(Data for processing begins)

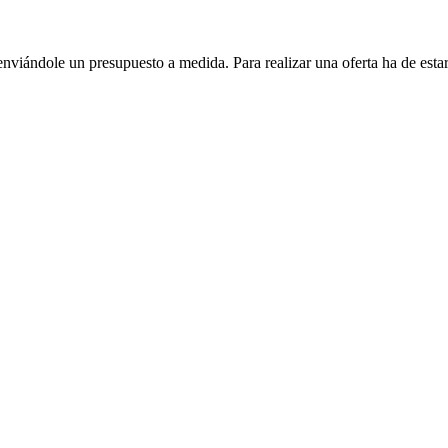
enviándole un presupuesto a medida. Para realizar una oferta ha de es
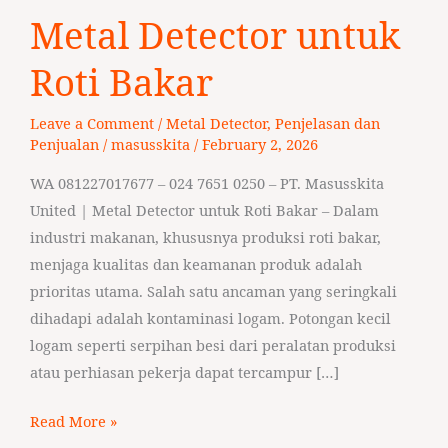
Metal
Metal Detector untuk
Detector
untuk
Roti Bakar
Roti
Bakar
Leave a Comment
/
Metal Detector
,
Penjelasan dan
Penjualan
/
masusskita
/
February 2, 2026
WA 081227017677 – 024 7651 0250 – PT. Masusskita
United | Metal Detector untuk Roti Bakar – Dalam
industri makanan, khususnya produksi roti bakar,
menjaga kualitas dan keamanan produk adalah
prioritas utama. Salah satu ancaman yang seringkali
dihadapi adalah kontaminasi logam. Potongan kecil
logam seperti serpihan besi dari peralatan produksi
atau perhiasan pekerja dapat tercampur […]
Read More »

(Data for processing ends)

--- Activity ---
State how many lines of the listing contain the word "Metal", treating uppercase and lowercase as different. Give only the number.

--- Output ---
4